§ **YOUR TASK**:
From the entries below, reproduce exactly the lines from the one with "nose: (220, 257)" through the one with "right eye: (285, 303)", both included, without images.

§ **Dataset entries**:
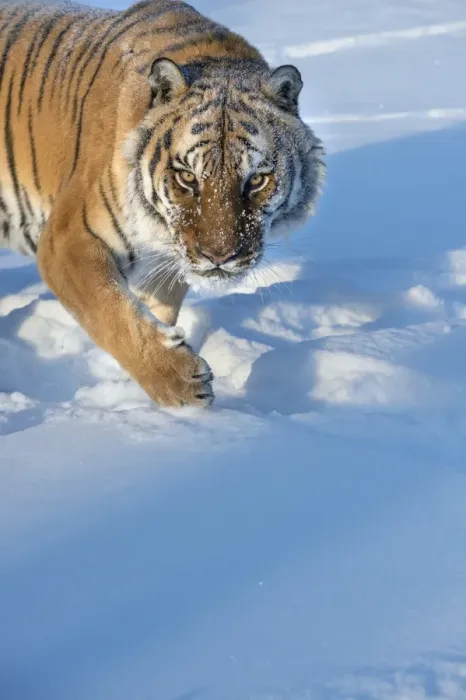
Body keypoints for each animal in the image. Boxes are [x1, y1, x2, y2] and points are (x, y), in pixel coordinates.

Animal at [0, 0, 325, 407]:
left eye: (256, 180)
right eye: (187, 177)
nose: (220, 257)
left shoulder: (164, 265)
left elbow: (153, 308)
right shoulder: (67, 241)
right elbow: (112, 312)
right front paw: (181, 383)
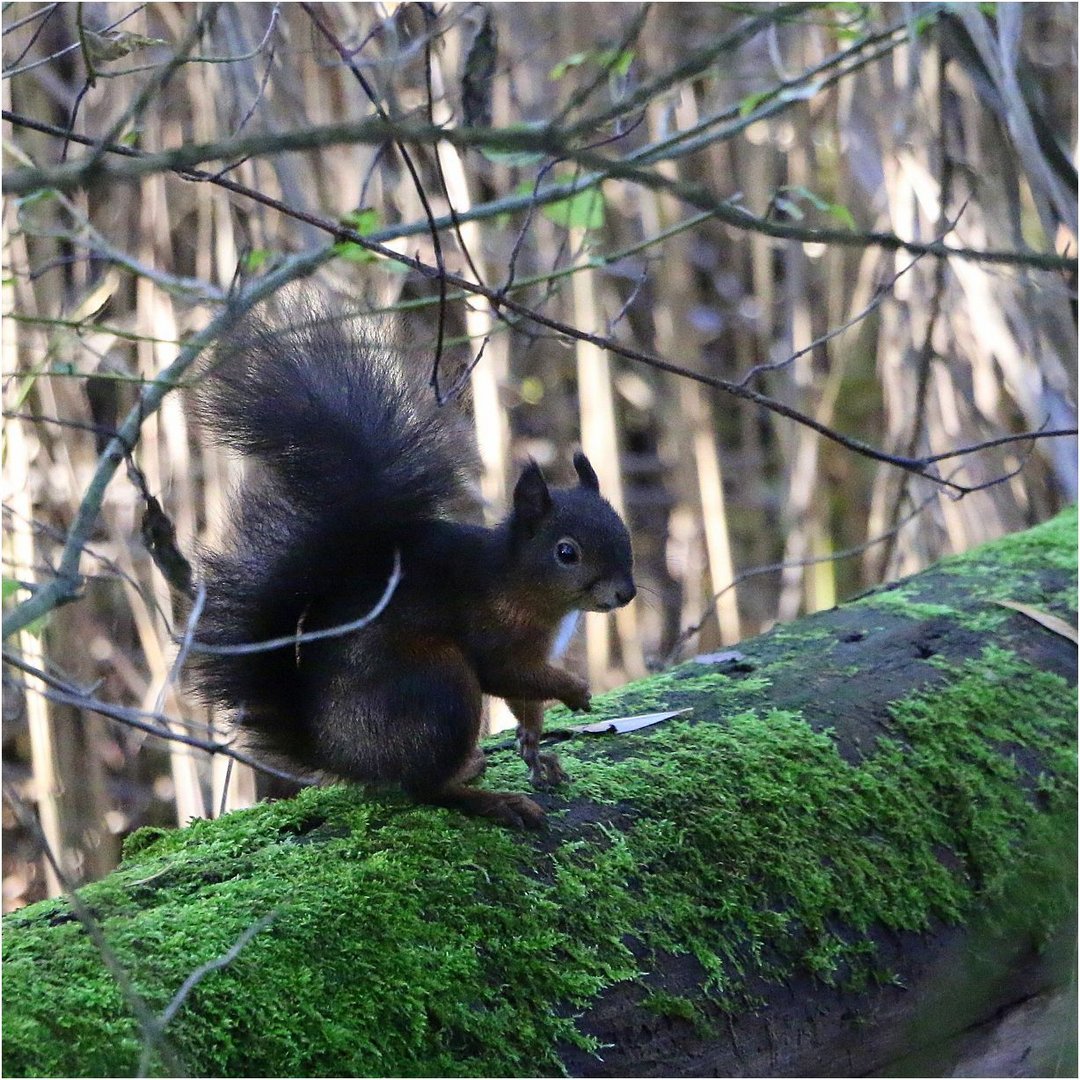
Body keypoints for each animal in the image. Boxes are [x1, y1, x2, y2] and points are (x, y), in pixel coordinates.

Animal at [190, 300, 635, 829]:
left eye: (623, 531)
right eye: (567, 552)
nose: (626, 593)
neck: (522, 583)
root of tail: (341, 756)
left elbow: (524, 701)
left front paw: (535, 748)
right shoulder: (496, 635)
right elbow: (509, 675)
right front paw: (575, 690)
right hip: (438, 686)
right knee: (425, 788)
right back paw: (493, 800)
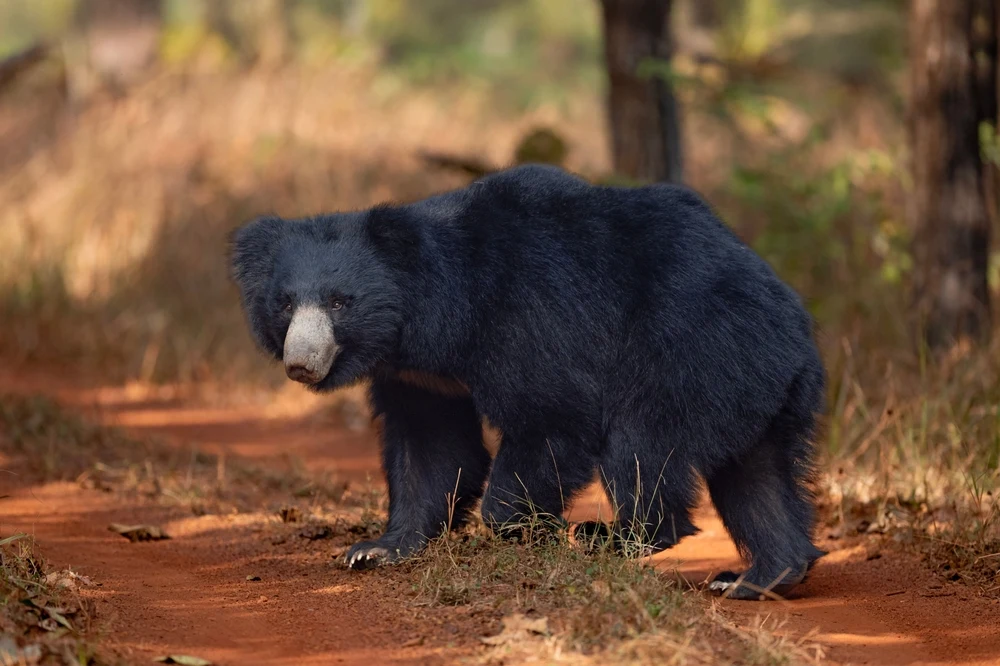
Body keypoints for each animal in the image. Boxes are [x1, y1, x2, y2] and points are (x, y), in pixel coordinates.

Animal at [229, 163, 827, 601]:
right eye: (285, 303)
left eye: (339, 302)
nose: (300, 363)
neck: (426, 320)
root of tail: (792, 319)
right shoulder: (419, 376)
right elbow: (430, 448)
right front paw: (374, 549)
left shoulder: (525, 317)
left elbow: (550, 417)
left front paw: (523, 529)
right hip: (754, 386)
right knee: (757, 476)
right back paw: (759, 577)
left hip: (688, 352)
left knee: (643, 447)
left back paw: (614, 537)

==

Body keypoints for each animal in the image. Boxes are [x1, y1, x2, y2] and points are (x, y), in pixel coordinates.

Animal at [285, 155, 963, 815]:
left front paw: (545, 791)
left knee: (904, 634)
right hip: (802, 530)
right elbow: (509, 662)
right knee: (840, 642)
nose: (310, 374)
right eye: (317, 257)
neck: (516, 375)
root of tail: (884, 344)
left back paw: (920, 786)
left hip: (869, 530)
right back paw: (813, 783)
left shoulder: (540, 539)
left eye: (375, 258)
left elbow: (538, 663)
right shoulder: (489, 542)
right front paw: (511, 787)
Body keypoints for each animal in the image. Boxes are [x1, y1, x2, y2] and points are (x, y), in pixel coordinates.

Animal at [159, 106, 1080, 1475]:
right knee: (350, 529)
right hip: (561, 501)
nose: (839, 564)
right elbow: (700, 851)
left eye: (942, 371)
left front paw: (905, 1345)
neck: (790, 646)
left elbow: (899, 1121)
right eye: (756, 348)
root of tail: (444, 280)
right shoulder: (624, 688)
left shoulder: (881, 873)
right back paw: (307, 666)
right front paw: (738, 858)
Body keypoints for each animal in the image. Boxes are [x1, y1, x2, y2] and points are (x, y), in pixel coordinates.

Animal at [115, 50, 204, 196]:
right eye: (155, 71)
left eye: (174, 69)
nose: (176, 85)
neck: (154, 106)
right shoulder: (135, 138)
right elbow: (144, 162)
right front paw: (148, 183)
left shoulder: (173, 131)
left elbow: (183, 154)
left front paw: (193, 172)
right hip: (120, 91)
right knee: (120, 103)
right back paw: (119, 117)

---

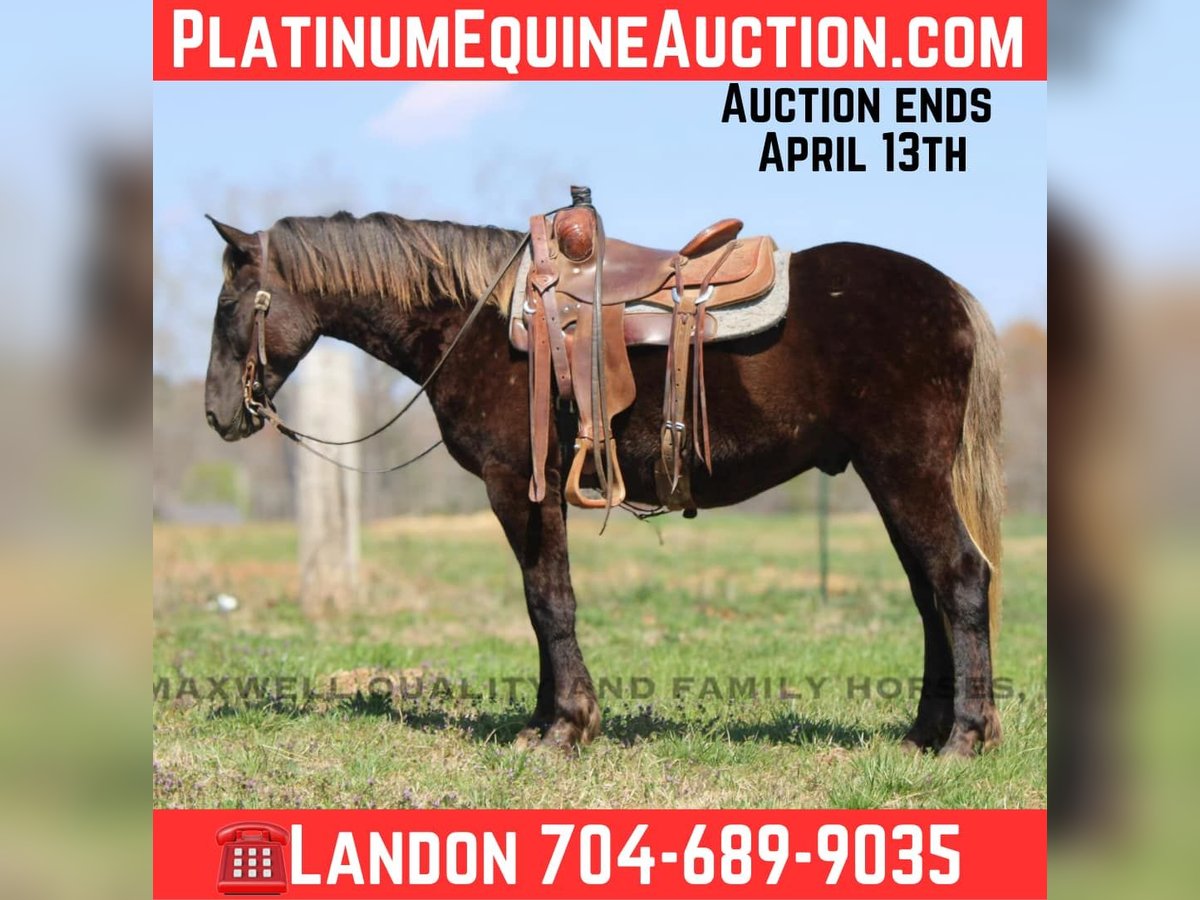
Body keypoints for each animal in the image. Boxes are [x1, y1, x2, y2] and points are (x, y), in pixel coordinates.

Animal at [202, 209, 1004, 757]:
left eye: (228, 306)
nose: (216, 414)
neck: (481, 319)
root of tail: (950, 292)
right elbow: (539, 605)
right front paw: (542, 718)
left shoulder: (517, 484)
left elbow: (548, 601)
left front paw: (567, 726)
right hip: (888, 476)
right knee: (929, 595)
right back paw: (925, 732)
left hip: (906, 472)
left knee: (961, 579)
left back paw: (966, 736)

§ **RESPONSE BOX**:
nose: (220, 257)
left shoulder: (164, 265)
left elbow: (153, 308)
right shoulder: (67, 241)
right elbow: (112, 312)
right front paw: (181, 383)
Body keypoints for each animal in the image. Boxes are [x1, y1, x2, y2] and points are (x, y), in pixel coordinates.

Animal at [190, 300, 635, 829]:
left eye: (623, 531)
right eye: (567, 552)
nose: (626, 593)
neck: (522, 583)
root of tail: (341, 756)
left elbow: (524, 701)
left front paw: (535, 748)
right shoulder: (496, 635)
right elbow: (509, 675)
right front paw: (575, 690)
right hip: (438, 686)
right knee: (425, 788)
right back paw: (493, 800)
Body keypoints for each animal in the image. Boxes are [x1, y1, x2, y2] and points are (x, y), in pixel coordinates.

Animal at [229, 163, 827, 601]:
right eye: (285, 303)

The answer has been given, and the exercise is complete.